Entries supplied

────────

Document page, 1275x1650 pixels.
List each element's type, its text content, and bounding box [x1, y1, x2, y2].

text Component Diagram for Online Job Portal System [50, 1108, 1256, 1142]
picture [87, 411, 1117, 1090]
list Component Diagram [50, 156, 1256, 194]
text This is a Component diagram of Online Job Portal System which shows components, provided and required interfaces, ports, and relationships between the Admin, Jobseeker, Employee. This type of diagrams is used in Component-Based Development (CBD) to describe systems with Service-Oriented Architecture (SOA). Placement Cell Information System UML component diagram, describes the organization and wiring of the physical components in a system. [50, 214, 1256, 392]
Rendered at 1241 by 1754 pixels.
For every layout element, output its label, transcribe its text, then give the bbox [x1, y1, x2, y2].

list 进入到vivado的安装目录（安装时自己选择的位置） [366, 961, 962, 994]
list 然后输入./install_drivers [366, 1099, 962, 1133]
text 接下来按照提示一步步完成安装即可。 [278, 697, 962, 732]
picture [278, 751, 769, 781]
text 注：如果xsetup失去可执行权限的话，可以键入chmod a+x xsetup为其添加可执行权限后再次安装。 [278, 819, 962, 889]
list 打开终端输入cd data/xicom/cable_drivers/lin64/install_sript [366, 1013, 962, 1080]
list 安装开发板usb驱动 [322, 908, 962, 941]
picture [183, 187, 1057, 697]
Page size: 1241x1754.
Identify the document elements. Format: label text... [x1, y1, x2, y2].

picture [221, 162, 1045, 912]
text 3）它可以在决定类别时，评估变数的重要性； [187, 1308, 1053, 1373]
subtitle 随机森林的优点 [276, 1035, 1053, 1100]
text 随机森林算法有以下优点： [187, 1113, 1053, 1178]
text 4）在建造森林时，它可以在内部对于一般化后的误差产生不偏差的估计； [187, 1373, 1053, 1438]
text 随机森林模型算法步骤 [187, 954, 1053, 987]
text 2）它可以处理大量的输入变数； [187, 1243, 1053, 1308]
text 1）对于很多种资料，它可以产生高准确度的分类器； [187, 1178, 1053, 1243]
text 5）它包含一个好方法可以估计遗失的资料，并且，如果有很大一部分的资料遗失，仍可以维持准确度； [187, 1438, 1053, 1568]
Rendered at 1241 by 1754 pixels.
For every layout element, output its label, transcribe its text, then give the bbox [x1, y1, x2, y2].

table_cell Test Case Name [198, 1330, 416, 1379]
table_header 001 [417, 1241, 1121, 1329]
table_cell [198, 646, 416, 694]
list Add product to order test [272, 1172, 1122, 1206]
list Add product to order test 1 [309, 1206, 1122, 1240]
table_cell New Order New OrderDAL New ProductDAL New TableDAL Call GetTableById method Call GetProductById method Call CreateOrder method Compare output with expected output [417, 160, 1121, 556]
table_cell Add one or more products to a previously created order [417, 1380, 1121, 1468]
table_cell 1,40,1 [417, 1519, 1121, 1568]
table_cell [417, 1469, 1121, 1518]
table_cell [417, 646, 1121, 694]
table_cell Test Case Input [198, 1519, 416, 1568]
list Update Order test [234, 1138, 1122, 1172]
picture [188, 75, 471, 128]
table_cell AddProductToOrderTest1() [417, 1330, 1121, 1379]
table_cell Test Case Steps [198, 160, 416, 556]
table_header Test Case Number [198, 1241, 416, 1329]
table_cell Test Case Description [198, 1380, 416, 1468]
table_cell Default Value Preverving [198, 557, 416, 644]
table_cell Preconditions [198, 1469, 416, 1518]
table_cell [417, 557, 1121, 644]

────────

Job
An accurate, complete transcription of the records above is needed.

Solved problem
Document page, 1275x1650 pixels.
List each element's type, its text content, and bounding box [x1, y1, x2, y2].

text Component Diagram for Online Job Portal System [50, 1108, 1256, 1142]
picture [87, 411, 1117, 1090]
list Component Diagram [50, 156, 1256, 194]
text This is a Component diagram of Online Job Portal System which shows components, provided and required interfaces, ports, and relationships between the Admin, Jobseeker, Employee. This type of diagrams is used in Component-Based Development (CBD) to describe systems with Service-Oriented Architecture (SOA). Placement Cell Information System UML component diagram, describes the organization and wiring of the physical components in a system. [50, 214, 1256, 392]
Rendered at 1241 by 1754 pixels.
For every layout element, output its label, transcribe its text, then give the bbox [x1, y1, x2, y2].

list 进入到vivado的安装目录（安装时自己选择的位置） [366, 961, 962, 994]
list 然后输入./install_drivers [366, 1099, 962, 1133]
text 接下来按照提示一步步完成安装即可。 [278, 697, 962, 732]
picture [278, 751, 769, 781]
text 注：如果xsetup失去可执行权限的话，可以键入chmod a+x xsetup为其添加可执行权限后再次安装。 [278, 819, 962, 889]
list 打开终端输入cd data/xicom/cable_drivers/lin64/install_sript [366, 1013, 962, 1080]
list 安装开发板usb驱动 [322, 908, 962, 941]
picture [183, 187, 1057, 697]
Page size: 1241x1754.
Identify the document elements. Format: label text... [x1, y1, x2, y2].

picture [221, 162, 1045, 912]
text 3）它可以在决定类别时，评估变数的重要性； [187, 1308, 1053, 1373]
subtitle 随机森林的优点 [276, 1035, 1053, 1100]
text 随机森林算法有以下优点： [187, 1113, 1053, 1178]
text 4）在建造森林时，它可以在内部对于一般化后的误差产生不偏差的估计； [187, 1373, 1053, 1438]
text 随机森林模型算法步骤 [187, 954, 1053, 987]
text 2）它可以处理大量的输入变数； [187, 1243, 1053, 1308]
text 1）对于很多种资料，它可以产生高准确度的分类器； [187, 1178, 1053, 1243]
text 5）它包含一个好方法可以估计遗失的资料，并且，如果有很大一部分的资料遗失，仍可以维持准确度； [187, 1438, 1053, 1568]
Rendered at 1241 by 1754 pixels.
For every layout element, output its label, transcribe its text, then give the bbox [x1, y1, x2, y2].

table_cell Test Case Name [198, 1330, 416, 1379]
table_header 001 [417, 1241, 1121, 1329]
table_cell [198, 646, 416, 694]
list Add product to order test [272, 1172, 1122, 1206]
list Add product to order test 1 [309, 1206, 1122, 1240]
table_cell New Order New OrderDAL New ProductDAL New TableDAL Call GetTableById method Call GetProductById method Call CreateOrder method Compare output with expected output [417, 160, 1121, 556]
table_cell Add one or more products to a previously created order [417, 1380, 1121, 1468]
table_cell 1,40,1 [417, 1519, 1121, 1568]
table_cell [417, 1469, 1121, 1518]
table_cell [417, 646, 1121, 694]
table_cell Test Case Input [198, 1519, 416, 1568]
list Update Order test [234, 1138, 1122, 1172]
picture [188, 75, 471, 128]
table_cell AddProductToOrderTest1() [417, 1330, 1121, 1379]
table_cell Test Case Steps [198, 160, 416, 556]
table_header Test Case Number [198, 1241, 416, 1329]
table_cell Test Case Description [198, 1380, 416, 1468]
table_cell Default Value Preverving [198, 557, 416, 644]
table_cell Preconditions [198, 1469, 416, 1518]
table_cell [417, 557, 1121, 644]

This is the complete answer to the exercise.